| Instruction A |
Recast the listing from its first line up to and including the line containing "Best Destination Wedding Photographer" as a JSON list of strings, one string per line, leaving out blank lines.

| Selected passage |
K. Jänich, Topology. Chapter I: Fundamental Concepts. 5: Continuous Maps

Definition: Continuous Function Let \(X\) and \(Y\) be topological spaces and \(f : X \rightarrow Y\). Then \(f\) is continuous iff, for any open set \(V\) in \(Y\), we have that \(f^{-1}(V)\) is open in \(X\).

Proposition 1 For any toplogical space \(X\), the identity map \(1_X : X \rightarrow X \) is continuous.

Proof If \(V\) is open in \(X\) then \(1_X^{-1}(V) = V\) is open in \(X\). \(\Box\)

Proposition 2 Let \(X\), \(Y\) and \(Z\) be topological spaces. If \( f : X \rightarrow Y \) and \( g : Y \rightarrow Z \) are continuous then \( g \circ f : X \rightarrow Z \) is continuous.

Proof Let \(V\) be open in \(Z\). Then \(g^{-1}(V)\) is open in \(Y\), and so \(f^{-1}(g^{-1}(V)) = (g \circ f)^{-1}(V) \) is open in \(X\). \(\Box\)

Proposition 2.5Let \(X\) and \(Y\) be topological spaces. Any constant function \(X \rightarrow Y\) is continuous.

Proof Let \(b \in Y\). Let \(f : X \rightarrow Y\) be the constant function with value \(b\). For any open set \(V\) in \(Y\), we have \(f^{-1}(V) = X\) if \(b \in V\) and \(\emptyset\) if \(b \notin V\). In either case, \(f^{-1}(V)\) is open. \(\Box\)

Proposition 3 Let \(X\) and \(Y\) be topological spaces. Let \(f : X \rightarrow Y\). Then the following are equivalent.

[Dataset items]
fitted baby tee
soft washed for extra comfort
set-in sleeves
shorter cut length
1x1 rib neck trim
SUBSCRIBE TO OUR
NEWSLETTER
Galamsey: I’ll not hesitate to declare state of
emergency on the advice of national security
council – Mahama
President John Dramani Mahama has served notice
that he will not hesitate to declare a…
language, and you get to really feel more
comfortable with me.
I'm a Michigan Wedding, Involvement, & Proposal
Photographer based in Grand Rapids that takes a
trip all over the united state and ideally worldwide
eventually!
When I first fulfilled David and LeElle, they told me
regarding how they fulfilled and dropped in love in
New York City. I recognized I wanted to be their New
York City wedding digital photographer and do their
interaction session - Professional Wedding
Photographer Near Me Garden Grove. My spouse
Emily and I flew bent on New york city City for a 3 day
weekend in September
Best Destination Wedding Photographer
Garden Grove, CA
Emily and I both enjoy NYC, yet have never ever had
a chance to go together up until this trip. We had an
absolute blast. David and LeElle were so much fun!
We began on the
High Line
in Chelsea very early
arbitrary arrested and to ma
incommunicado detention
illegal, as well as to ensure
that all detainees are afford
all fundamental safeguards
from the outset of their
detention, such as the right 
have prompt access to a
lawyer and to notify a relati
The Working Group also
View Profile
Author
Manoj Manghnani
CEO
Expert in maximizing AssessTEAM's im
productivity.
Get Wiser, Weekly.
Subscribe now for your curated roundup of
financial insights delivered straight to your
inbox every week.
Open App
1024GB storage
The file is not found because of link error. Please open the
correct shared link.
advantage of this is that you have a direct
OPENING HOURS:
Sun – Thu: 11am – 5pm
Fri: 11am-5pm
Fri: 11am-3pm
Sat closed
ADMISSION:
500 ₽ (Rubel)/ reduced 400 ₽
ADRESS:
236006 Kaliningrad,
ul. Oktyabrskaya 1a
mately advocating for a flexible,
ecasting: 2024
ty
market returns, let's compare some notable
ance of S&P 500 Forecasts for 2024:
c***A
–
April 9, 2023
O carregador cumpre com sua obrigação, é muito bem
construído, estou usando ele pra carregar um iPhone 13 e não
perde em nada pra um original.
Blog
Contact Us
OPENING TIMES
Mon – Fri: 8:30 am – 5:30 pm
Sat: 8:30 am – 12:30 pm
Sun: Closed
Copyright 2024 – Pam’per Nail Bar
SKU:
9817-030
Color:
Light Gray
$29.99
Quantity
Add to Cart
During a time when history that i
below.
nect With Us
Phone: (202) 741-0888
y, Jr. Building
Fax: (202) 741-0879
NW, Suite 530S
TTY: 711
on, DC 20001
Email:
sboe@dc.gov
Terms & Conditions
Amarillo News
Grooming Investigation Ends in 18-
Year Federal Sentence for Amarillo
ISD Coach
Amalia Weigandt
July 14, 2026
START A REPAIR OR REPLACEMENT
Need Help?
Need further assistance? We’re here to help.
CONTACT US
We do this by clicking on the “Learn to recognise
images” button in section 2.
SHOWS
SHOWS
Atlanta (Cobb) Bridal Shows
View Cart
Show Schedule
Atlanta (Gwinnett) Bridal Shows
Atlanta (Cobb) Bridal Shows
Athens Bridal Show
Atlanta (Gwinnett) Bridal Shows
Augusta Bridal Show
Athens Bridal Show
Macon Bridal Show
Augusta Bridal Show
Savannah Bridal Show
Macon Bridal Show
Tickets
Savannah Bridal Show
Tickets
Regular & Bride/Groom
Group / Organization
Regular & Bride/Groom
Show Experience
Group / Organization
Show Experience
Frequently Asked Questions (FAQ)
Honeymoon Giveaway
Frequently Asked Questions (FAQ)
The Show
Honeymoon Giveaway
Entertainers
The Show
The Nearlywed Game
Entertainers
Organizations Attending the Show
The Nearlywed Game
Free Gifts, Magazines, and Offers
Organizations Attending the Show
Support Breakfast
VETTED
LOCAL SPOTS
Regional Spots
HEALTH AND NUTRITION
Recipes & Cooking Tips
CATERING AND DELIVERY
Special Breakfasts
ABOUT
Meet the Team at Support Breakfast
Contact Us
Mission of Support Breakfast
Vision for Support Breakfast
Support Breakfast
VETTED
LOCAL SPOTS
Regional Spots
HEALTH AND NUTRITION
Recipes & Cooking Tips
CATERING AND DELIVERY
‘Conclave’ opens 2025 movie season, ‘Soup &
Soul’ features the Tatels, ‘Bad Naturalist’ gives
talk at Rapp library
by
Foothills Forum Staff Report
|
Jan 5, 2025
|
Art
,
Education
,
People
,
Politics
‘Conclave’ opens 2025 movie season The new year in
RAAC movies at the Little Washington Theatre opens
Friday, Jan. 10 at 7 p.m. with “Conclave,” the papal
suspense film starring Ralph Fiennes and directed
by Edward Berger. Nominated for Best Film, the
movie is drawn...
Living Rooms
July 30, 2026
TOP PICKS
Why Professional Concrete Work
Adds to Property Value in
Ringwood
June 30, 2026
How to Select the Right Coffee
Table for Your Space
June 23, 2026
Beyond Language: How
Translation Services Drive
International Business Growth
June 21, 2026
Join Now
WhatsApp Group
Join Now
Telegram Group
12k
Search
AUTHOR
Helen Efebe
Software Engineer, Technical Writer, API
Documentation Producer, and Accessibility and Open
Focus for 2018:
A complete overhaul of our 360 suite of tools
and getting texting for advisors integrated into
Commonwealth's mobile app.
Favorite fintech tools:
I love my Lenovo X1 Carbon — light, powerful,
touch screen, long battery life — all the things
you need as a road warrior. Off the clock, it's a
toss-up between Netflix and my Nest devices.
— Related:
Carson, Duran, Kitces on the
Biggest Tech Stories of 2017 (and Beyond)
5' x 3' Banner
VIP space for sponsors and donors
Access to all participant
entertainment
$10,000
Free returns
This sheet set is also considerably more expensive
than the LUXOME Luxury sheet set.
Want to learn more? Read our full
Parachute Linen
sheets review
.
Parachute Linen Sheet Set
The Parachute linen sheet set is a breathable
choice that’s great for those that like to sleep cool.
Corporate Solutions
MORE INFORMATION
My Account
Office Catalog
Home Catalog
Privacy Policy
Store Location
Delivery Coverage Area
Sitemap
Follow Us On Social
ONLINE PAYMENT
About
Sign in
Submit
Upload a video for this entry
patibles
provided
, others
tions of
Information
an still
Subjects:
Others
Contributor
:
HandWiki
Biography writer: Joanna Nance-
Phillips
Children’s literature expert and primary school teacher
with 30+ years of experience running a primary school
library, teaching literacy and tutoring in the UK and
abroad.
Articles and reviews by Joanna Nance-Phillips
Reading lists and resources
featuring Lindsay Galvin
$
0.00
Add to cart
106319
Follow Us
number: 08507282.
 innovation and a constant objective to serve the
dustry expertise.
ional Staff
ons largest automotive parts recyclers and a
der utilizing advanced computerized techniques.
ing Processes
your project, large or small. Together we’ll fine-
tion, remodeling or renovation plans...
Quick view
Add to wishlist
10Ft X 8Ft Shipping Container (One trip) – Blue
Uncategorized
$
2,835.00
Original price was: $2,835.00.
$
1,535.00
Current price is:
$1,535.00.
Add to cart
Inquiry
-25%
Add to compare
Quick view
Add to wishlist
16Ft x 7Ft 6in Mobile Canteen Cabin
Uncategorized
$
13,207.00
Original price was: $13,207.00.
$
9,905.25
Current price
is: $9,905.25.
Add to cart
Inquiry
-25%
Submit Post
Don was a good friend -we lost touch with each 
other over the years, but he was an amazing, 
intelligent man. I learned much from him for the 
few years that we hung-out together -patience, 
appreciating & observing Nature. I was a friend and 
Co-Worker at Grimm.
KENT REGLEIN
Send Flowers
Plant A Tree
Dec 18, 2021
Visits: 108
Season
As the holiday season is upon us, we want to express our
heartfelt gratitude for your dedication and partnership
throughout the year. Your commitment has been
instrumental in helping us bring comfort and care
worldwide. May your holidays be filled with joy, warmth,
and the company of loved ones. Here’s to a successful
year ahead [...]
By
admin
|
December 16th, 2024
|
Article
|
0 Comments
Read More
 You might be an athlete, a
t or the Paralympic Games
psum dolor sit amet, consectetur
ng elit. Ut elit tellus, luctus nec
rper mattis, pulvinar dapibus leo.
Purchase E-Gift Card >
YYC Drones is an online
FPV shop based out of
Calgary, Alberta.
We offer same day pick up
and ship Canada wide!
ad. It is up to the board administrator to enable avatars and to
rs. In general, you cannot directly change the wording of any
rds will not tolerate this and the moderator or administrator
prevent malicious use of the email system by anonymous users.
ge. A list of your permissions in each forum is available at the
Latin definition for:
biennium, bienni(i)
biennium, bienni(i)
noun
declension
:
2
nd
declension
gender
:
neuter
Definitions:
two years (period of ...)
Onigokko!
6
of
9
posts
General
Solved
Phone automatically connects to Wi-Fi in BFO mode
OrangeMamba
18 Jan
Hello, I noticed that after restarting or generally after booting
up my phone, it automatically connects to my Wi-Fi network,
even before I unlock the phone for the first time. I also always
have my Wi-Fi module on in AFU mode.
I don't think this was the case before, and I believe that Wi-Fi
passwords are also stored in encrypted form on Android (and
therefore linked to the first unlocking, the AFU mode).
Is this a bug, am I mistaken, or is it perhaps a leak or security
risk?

| Instruction B |
Echo the whole passage on continuous maps word for word.

| Final answer A |
[
  "fitted baby tee",
  "soft washed for extra comfort",
  "set-in sleeves",
  "shorter cut length",
  "1x1 rib neck trim",
  "SUBSCRIBE TO OUR",
  "NEWSLETTER",
  "Galamsey: I’ll not hesitate to declare state of",
  "emergency on the advice of national security",
  "council – Mahama",
  "President John Dramani Mahama has served notice",
  "that he will not hesitate to declare a…",
  "language, and you get to really feel more",
  "comfortable with me.",
  "I'm a Michigan Wedding, Involvement, & Proposal",
  "Photographer based in Grand Rapids that takes a",
  "trip all over the united state and ideally worldwide",
  "eventually!",
  "When I first fulfilled David and LeElle, they told me",
  "regarding how they fulfilled and dropped in love in",
  "New York City. I recognized I wanted to be their New",
  "York City wedding digital photographer and do their",
  "interaction session - Professional Wedding",
  "Photographer Near Me Garden Grove. My spouse",
  "Emily and I flew bent on New york city City for a 3 day",
  "weekend in September",
  "Best Destination Wedding Photographer"
]

| Final answer B |
K. Jänich, Topology. Chapter I: Fundamental Concepts. 5: Continuous Maps

Definition: Continuous Function Let \(X\) and \(Y\) be topological spaces and \(f : X \rightarrow Y\). Then \(f\) is continuous iff, for any open set \(V\) in \(Y\), we have that \(f^{-1}(V)\) is open in \(X\).

Proposition 1 For any toplogical space \(X\), the identity map \(1_X : X \rightarrow X \) is continuous.

Proof If \(V\) is open in \(X\) then \(1_X^{-1}(V) = V\) is open in \(X\). \(\Box\)

Proposition 2 Let \(X\), \(Y\) and \(Z\) be topological spaces. If \( f : X \rightarrow Y \) and \( g : Y \rightarrow Z \) are continuous then \( g \circ f : X \rightarrow Z \) is continuous.

Proof Let \(V\) be open in \(Z\). Then \(g^{-1}(V)\) is open in \(Y\), and so \(f^{-1}(g^{-1}(V)) = (g \circ f)^{-1}(V) \) is open in \(X\). \(\Box\)

Proposition 2.5Let \(X\) and \(Y\) be topological spaces. Any constant function \(X \rightarrow Y\) is continuous.

Proof Let \(b \in Y\). Let \(f : X \rightarrow Y\) be the constant function with value \(b\). For any open set \(V\) in \(Y\), we have \(f^{-1}(V) = X\) if \(b \in V\) and \(\emptyset\) if \(b \notin V\). In either case, \(f^{-1}(V)\) is open. \(\Box\)

Proposition 3 Let \(X\) and \(Y\) be topological spaces. Let \(f : X \rightarrow Y\). Then the following are equivalent.